It's rare we get your psychological insights, Morley, so really enjoying this. I can't hold a candle to your knowledge here, but allow me to nuance my theory of lying, beginning with your observation.Morley wrote:It remains that way until, one day, his wife asks him, "Why do you do spend so much time doing this, Bertrand?" then "And why did you, here at the end of your life, decide to become a painter?"
Hearing these questions, Dr Russell is, at first, flummoxed. He has given almost no time to contemplating to his own motivations.
I made the point that the testimony narrative doesn't seem to fit the actual testimony experience, members are broadly aware of this, but the testimony tradition rolls forth powered by Mormon culture itself, not necessarily the leaders making demands.
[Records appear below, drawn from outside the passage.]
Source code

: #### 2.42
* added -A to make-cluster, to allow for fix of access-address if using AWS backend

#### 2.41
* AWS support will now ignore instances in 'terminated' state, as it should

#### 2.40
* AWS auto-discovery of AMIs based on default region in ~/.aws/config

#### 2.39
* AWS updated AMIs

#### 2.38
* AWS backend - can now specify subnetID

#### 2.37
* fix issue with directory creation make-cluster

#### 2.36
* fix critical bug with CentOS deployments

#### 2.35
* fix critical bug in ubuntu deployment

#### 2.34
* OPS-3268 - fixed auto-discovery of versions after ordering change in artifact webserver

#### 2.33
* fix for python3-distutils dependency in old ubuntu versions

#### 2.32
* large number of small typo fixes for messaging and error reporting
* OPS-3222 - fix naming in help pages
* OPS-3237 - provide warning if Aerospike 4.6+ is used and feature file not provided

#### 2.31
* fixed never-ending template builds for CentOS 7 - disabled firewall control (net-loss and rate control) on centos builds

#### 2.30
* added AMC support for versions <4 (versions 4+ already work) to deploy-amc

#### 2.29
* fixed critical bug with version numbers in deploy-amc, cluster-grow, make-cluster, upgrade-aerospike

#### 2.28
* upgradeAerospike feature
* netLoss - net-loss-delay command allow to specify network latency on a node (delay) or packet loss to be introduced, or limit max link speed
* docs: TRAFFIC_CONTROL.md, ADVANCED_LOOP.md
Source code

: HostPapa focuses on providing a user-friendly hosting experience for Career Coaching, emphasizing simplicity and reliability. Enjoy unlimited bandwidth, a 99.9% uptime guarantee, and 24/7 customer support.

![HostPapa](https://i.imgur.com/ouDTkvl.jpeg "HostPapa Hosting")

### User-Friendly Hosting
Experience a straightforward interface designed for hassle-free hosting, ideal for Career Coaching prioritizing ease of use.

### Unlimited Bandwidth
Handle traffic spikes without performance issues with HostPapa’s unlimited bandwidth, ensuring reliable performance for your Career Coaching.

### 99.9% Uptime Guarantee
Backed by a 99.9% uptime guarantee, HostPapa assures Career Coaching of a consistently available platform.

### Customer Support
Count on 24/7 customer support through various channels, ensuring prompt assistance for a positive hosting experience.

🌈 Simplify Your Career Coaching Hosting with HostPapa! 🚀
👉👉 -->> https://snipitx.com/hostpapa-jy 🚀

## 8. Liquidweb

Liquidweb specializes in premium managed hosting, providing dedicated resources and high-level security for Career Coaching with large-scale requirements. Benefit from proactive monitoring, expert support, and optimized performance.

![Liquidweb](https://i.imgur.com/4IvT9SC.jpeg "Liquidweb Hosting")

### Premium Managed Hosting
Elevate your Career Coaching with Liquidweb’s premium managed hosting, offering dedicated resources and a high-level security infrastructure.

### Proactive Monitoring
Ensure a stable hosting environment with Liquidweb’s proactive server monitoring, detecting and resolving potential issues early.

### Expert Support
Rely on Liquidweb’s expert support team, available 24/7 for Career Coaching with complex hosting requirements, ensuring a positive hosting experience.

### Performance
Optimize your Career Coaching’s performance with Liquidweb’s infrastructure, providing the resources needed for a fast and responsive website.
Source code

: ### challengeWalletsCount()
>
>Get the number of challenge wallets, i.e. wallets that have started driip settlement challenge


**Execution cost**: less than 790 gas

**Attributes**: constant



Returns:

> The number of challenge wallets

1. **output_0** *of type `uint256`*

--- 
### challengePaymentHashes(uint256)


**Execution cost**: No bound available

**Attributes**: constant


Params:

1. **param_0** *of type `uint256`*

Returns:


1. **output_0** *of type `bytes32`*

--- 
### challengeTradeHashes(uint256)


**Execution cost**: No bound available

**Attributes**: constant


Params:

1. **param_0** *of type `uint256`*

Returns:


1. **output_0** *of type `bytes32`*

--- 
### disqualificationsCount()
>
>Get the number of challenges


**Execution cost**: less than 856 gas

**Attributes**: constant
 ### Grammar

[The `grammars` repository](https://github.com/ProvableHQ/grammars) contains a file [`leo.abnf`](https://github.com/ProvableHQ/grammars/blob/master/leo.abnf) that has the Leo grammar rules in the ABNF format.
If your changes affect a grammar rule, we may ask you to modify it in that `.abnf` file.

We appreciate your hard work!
For now I have to throw out BKPism.
That Dr. Russell's explanations for himself are ad hoc reminds me of the first stimulus that got me here, and this is not ad hoc as of today, this has been on my mind for years. Dennett's Stalinist theory of perceptions. Perception isn't immediacy, it's a staged verdict. Likewise, Dr. Russell's explanation for his fascinations are after the fact, and perhaps had he been asked the question on another day in another mood, his answer would have been entirely different.
I think Dennett's insights are some of the most interesting in phil mind, but I don't know what to do with them. I can't convince myself that pain is a Stalinist trial. However, it struck me long ago that something like spirituality, sans DMT, sans intensive stimuli to evoke emotional responses, such as I believed to be the general case in Mormonism, that spiritual experiences in context with the expectations of testimony bearing could very much be explained by a Stalinist trial of the mind.
That was thought 1.
I can't properly credit thought 2 as It's something I scanned online in a psychology paper one day and then couldn't find it again. The observation being made as I recall it, was that facets of religious culture mirror the social phenomena of a down zipper. In polite society, we pretend we don't see it and expect the same courtesy be afforded to us should we be in the position. Substitute the testimony bearer and receiver here and that's the basic model I have in mind, and you can see where dishonesty is nuanced.
I have to go now, so that isn't much of an explanation but I tend to ramble so maybe it's better to leave it at this for now.